Bone Marrow Collection and Examination
What is bone marrow and why is it important?
Bone marrow is the soft material found in the central core of many bones. Bone marrow is vitally important for the production of blood cells, specifically red blood cells, white blood cells, and platelets.
A healthy bone marrow is essential for life.
Why is bone marrow collected and examined?
Bone marrow is commonly collected and examined when abnormalities are found in the circulating blood. The most common abnormality is a persistent shortage of one of the blood cell types. This is a serious situation and may be due to a problem in the bone marrow. Examination of marrow can often provide information about the underlying cause, and may help to predict the outcome.
Bone marrow is also collected and examined to look for certain types of cancer. Some cancers start right in the cells of the bone marrow and other cancers spread to the bone marrow from elsewhere in the body. Cancer that starts in the bone marrow is sometimes called leukemia. Examination of the bone marrow helps to identify the cancer and reveals how seriously the marrow is affected.
"Bone marrow is commonly collected and examined when abnormalities
are found in the circulating blood."
Occasionally, bone marrow is collected and examined to investigate other problems such as persistent fever, unexplained weight loss, high blood calcium levels (see handout "Hypercalcemia"), and high serum protein level (see handout "Serum Protein Electrophoresis").
Can marrow be collected from any bone?
Although many bones contain marrow, samples are collected from three main sites in cats and dogs. These are:
- the hip bone
- the top of the thigh bone
- the forearm below the shoulder. This site is used especially in young animals and small sized pets such as cats and toy breed dogs.

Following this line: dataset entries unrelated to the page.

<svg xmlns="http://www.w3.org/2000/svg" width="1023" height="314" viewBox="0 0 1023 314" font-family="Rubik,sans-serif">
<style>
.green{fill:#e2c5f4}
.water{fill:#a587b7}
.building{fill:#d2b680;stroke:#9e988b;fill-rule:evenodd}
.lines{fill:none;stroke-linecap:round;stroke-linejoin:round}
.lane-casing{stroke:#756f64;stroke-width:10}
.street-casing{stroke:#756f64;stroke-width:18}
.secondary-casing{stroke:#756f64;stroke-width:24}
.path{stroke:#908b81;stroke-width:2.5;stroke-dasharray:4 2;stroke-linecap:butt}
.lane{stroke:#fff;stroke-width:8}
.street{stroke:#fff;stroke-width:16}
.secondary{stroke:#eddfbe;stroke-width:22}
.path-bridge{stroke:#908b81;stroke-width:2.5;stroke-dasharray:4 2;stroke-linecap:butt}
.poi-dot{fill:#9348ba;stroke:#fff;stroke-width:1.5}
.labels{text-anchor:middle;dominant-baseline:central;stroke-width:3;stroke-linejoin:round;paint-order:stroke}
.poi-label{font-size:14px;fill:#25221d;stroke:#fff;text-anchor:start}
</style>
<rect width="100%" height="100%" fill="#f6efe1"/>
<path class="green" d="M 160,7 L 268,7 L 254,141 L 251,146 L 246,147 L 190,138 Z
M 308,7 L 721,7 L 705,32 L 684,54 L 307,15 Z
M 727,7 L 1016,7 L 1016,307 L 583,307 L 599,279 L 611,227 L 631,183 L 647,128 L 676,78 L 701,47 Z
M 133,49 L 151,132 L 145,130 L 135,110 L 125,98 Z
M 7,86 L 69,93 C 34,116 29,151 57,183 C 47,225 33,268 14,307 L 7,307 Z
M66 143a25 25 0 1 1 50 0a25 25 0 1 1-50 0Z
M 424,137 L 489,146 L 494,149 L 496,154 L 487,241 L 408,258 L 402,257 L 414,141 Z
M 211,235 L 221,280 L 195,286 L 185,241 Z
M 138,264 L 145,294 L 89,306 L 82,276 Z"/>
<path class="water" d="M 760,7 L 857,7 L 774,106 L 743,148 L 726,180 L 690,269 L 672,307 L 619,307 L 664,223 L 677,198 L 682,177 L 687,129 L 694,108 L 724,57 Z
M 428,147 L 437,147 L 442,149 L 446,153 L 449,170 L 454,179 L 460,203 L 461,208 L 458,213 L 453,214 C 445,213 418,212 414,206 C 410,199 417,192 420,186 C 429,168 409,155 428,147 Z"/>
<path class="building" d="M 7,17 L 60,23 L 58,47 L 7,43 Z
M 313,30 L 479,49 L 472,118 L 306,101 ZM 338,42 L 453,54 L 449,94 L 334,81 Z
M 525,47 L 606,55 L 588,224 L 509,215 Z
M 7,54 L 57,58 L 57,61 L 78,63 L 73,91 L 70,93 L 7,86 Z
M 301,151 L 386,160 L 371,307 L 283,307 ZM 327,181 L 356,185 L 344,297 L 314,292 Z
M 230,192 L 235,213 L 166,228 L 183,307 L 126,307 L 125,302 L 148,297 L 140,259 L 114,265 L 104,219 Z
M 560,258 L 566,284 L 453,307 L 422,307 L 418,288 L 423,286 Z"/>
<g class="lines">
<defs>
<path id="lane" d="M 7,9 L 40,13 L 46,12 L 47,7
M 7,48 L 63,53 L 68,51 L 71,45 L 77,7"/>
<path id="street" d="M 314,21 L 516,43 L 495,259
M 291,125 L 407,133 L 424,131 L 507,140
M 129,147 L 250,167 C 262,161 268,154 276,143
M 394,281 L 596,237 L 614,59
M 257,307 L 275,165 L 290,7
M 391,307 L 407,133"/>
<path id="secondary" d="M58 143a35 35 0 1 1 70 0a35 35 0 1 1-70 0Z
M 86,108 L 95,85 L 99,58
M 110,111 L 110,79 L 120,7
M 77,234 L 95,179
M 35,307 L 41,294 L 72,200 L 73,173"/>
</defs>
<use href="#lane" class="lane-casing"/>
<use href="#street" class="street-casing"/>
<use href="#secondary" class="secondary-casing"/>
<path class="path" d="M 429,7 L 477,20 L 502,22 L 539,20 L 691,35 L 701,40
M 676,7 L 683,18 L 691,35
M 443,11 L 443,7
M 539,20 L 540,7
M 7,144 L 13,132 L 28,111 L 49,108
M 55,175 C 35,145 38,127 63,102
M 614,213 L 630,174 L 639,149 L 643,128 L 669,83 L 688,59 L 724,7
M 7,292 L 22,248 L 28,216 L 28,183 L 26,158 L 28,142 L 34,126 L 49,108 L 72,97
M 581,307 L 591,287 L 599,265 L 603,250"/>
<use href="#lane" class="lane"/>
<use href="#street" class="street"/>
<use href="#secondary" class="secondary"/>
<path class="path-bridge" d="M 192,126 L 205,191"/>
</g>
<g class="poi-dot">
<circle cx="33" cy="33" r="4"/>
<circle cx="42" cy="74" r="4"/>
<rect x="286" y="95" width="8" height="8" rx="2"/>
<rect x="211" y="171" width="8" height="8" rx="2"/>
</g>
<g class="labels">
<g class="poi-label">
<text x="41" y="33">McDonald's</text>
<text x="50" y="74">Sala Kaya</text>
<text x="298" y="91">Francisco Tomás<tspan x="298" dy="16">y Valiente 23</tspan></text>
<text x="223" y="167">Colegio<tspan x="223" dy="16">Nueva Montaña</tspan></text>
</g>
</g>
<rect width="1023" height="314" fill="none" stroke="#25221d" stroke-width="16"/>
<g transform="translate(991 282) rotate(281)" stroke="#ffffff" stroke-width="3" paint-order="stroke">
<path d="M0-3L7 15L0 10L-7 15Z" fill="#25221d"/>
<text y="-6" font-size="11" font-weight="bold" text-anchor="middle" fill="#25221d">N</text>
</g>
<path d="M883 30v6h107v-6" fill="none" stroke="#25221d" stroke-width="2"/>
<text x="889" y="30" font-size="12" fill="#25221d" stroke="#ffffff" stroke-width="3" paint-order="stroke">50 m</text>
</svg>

How is a bone marrow sample collected?
1. The procedure can be done with just local freezing, but sedation or light general anesthesia is typically used to reduce a pet’s stress or discomfort. The actual collection procedure includes the following steps:
- The skin is shaved, cleaned, and disinfected.
- A sterile scalpel blade is used to cut a small nick in the skin, making a small opening.
- A special bone marrow needle is passed through this opening and pushed firmly through the hard outer layer of the bone and into the marrow.
- A syringe is attached to the needle and a small amount of liquid marrow material is sucked up into the syringe. This is called a bone marrow aspirate.
- The collected material is spread in a thin layer on a glass slide and allowed to dry completely.
- The sample is stained with special dyes and studied under a microscope.
2. Often, a tiny piece of solid bone marrow is collected at the same time as the marrow aspirate. This solid piece of marrow is a tiny cylinder of tissue about ¼” long, and is called a core biopsy. It is placed in preservative and sent to a veterinary reference laboratory where it is examined under a microscope.
3. To finish, one or two small stitches are used to close the opening in the skin.
Is there anything else that should be done at the same time?
Your veterinarian may also want to collect a blood sample to do a complete blood count or CBC (see handout "Complete Blood Count" for more information). Doing a CBC and bone marrow examination at the same time provides the most complete picture of what is happening in the marrow at the time of collection.
What is involved in examining bone marrow?
Bone marrow examination is complicated and should be done by a specialist. The samples (bone marrow aspirate, core biopsy, and blood sample) are usually sent to a veterinary reference laboratory where they are examined by a veterinary pathologist who has the training and experience to find the answers. The pathologist’s report typically provides information about the health of the marrow, what types of cells are present, whether abnormal cells are found, and other details that may help to explain the patient’s illness.
Does bone marrow evaluation always provide an answer?
Unfortunately, not always. The expectation is that bone marrow examination will pinpoint the cause of the problem and provide information to help bring about a cure. However, in some cases, bone marrow examination may do nothing more than confirm that there is a problem, without providing any additional information about the cause, likely treatment, or expected outcome.